まずはファイルということでfolder1を削除してみましょう。
shutil.rmtree("folder1")
削除することができました。
shutil.rmtreeはフォルダに何か入っていても削除できるのか?
次にshutil.rmtreeはフォルダに何かファイルなどが入っていても削除できるか試してみましょう。
folder3にはdocument1.txt、document2.txt、document3.txtが入っているので、このフォルダを削除してみましょう。
shutil.rmtree("folder3")
フォルダの中にファイルが入っていても問題なく削除できました。
shutil.rmtreeはファイルも削除できる?
それではshutil.rmtreeは単体のファイルも削除できるか試してみましょう。

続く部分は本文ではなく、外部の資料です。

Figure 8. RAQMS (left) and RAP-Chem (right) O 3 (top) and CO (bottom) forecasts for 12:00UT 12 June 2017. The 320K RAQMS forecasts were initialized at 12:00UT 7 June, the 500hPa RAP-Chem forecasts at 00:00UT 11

都合よくdocument5.txtが単体で残っていますので、こちらを削除してみましょう。
shutil.rmtree("document5.txt")
実行結果
---------------------------------------------------------------------------
NotADirectoryError Traceback (most recent call last)
<ipython-input-9-6865b30eb2b4> in <module>
----> 1 shutil.rmtree("document5.txt")
/opt/anaconda3/lib/python3.7/shutil.py in rmtree(path, ignore_errors, onerror)
492 try:
493 if os.path.samestat(orig_st, os.fstat(fd)):
--> 494 _rmtree_safe_fd(fd, path, onerror)
495 try:
496 os.rmdir(path)
/opt/anaconda3/lib/python3.7/shutil.py in _rmtree_safe_fd(topfd, path, onerror)
411 except OSError as err:
412 err.filename = path
--> 413 onerror(os.scandir, path, sys.exc_info())
414 return
415 for entry in entries:
/opt/anaconda3/lib/python3.7/shutil.py in _rmtree_safe_fd(topfd, path, onerror)
407 def _rmtree_safe_fd(topfd, path, onerror):
408 try:
--> 409 with os.scandir(topfd) as scandir_it:
410 entries = list(scandir_it)
411 except OSError as err:
NotADirectoryError: [Errno 20] Not a directory: 'document5.txt'
document5.txtはフォルダではないので削除できないとエラーが出てきました。
ということでshutil.rmtreeの対象としてはフォルダしか指定できないということです。
しかし先ほど試した通り、フォルダを指定すれば、フォルダ内にあるファイルは削除できます。
フォルダを指定しなかった場合
ちなみにos.removeやos.rmdir、shutil.rmtreeのようにPythonのプログラムからファイルやフォルダを削除すると、ゴミ箱に入らずに削除されてしまいます。
ということはやり直しが効かないということです。
os.removeであればファイル単体ですし、os.rmdirであれば中にファイルが入っていればフォルダを削除できないのでまだ安心です。
shutil.rmtreeは今回試した通り、ファイルがあろうがなかろうが削除してしまうので注意が必要になります。
ではshutil.rmtreeのフォルダ名を指定しなかった場合、どうなるでしょうか?
最悪の場合、パソコンの中身全てが消されてしまうと考えられます。
ということでちょっとビクビクしながら試してみました。
shutil.rmtree()
実行結果
---------------------------------------------------------------------------
TypeError Traceback (most recent call last)
<ipython-input-10-9cc5f9fe51d2> in <module>
----> 1 shutil.rmtree()
TypeError: rmtree() missing 1 required positional argument: 'path'
shutil.rmtreeのフォルダ名は必ず指定しなければいけない値(必須引数)であるため、エラーが表示されました。
これなら間違えて実行してしまってもちょっと安心です。
ですが間違えてもシステムのフォルダなんかを指定しない様に注意してください。
流石に私もそこまで試す度胸はないので、例は勘弁してください。
ちなみに必須引数に関しては、こちらの記事で解説していますので、良かったらこちらもどうぞ。
次回はとうとうos.モジュールとshutilモジュールのまとめと比較をしていきたいと思います。
ということで今回はこんな感じで。